Last Sunday this newspaper published a story according to which the Spanish government does not regard President Mas as a suitable interlocutor to "resolve" the ongoing process in Catalonia. "Rajoy rules out Mas as an interlocutor" was the headline on the front page. And the news item reported on the Spanish government's persuasion that "President Mas' fate is now bound to the referendum, be it as a result of his own conviction or through sheer inertia, and he is past the point of no return".
The report, which is entirely consistent with what I had heard a few days earlier from someone familiar with Madrid's goings-on, reminded me of a conversation I had a few months ago with a veteran Basque politician. This Basque leader, who is still active in politics, made some interesting remarks about certain differences which, in his view, exist between Catalonia's society and the Basque Country or Madrid's, nowadays. He said that it had not been easy for him to realise what has really been happening in Catalonia in recent years. That the social movement driving the process is wide and all-embracing. And that it is not the brainchild of the Catalan government.
The reason that would explain such a difficulty is that people -and, in principle, he included himself- tend to form opinions based on the reality they know. And, according to him, "a movement widely supported by most citizens is only conceivable in the Basque country if it is driven by its political institutions". I would argue that a grass-roots social reaction may appeal to, say, up to 20 per cent of the population there. But never to 50 per cent.
He added that he only became convinced of the all-embracing, genuine nature of the Catalan movement when he himself witnessed, on the ground, the events of last September 11th in Catalonia.
But here is the best bit: "You should be aware that, in this particular regard, the Basque and Castilian societies are very similar. It is for this very reason that in Spain some actors believe that if they attack, weaken or get President Mas out of the way, the process will lose momentum. In the Castillian reality, therefore, what is happening in Catalonia can only be understood if it is driven by the Catalan government.
I am no expert in Castilian or Basque sociology and, as a result, I simply do not know for sure whether such observations are accurate or not. But, should they be true (as I suspect they are), they might explain, together with other motives, the obsession to move past the Catalan President. Or, at least, the notion that he is no longer a valid interlocutor.
It seems obvious to me that Catalan President Artur Mas has made a key contribution to the process politically and in terms of leadership. But it is equally obvious that the process is a grass-roots, all-embracing one, and certainly not the result of an engineered political strategy.
It must be hard for some to admit that a particular society within Spain (Catalonia) operates with a dynamic or logic that differs from the apparently shared, predominant one in the rest of Spain. Yet that is precisely what is happening in Catalonia. And for this very reason, eventually Catalans will get to vote on their future.

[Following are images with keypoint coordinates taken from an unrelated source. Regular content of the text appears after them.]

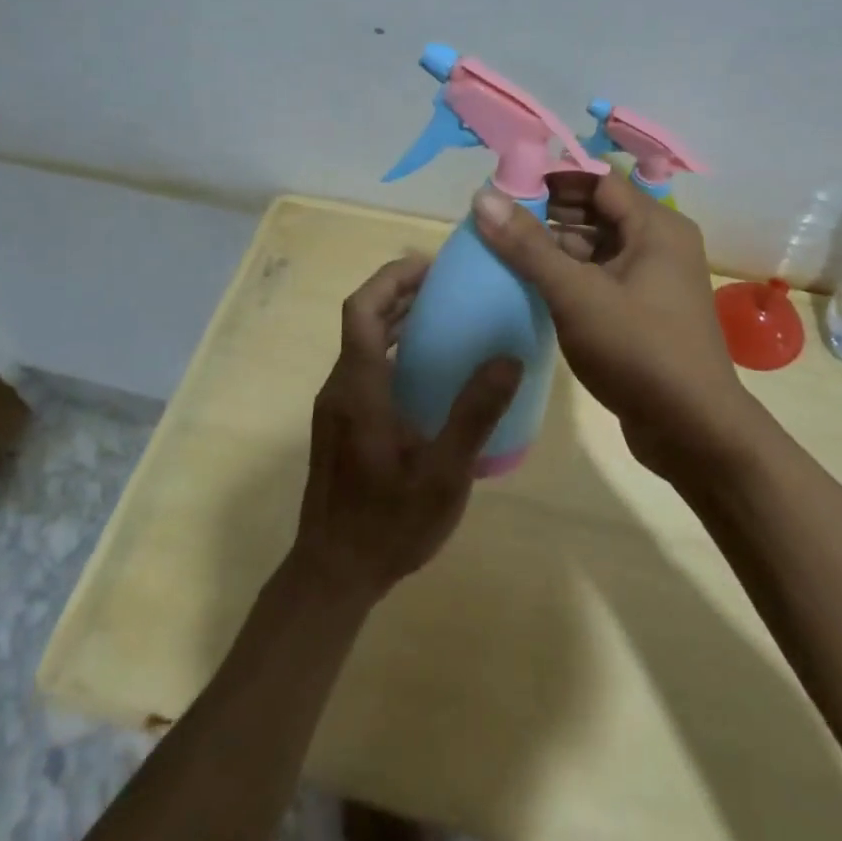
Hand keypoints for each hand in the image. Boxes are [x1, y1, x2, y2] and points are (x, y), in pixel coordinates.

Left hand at [292, 257, 521, 602]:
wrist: (333, 573)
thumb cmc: (388, 523)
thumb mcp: (443, 473)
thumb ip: (475, 415)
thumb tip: (508, 358)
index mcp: (359, 388)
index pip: (363, 309)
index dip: (392, 279)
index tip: (431, 267)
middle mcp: (341, 387)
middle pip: (362, 319)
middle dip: (400, 292)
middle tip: (448, 286)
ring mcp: (337, 407)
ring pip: (362, 343)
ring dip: (396, 320)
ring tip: (445, 317)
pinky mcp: (341, 424)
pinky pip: (365, 367)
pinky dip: (393, 350)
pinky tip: (429, 373)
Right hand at [472, 173, 759, 482]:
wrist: (693, 430)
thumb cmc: (638, 350)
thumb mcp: (576, 294)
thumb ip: (528, 245)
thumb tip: (483, 195)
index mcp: (655, 226)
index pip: (598, 179)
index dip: (551, 177)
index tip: (505, 186)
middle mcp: (659, 243)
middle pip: (597, 210)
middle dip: (548, 211)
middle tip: (497, 219)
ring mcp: (653, 279)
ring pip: (597, 245)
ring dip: (555, 245)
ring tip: (504, 249)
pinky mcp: (643, 311)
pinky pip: (600, 276)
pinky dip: (569, 274)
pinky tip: (531, 284)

In order to see how little some things change over time, it is useful to read what Spanish philosopher Ortega y Gasset wrote in 1922 in La España Invertebrada (Invertebrate Spain), where he criticised the simplistic view that most Spaniards had of Basque and Catalan nationalism: "Most people believe that the Catalan and Basque nationalist movements are a cunning invention which, emerging out of nowhere, without a cause or a profound reason, came to be all of a sudden, just a few years ago. They believe that a few men, driven by greed and individual arrogance, by some measure of personal jealousy, are deliberately carrying out the task of chopping up the Nation and that, without them and their whimsical endeavours, none of it would be happening. Those who regard the separatists in such a way think, quite logically, that the only way to fight them is to choke them by sheer strangulation: persecuting their ideas, organisations and leaders".
It appears that, in more than one way, Spanish politicians have not moved on much since 1922.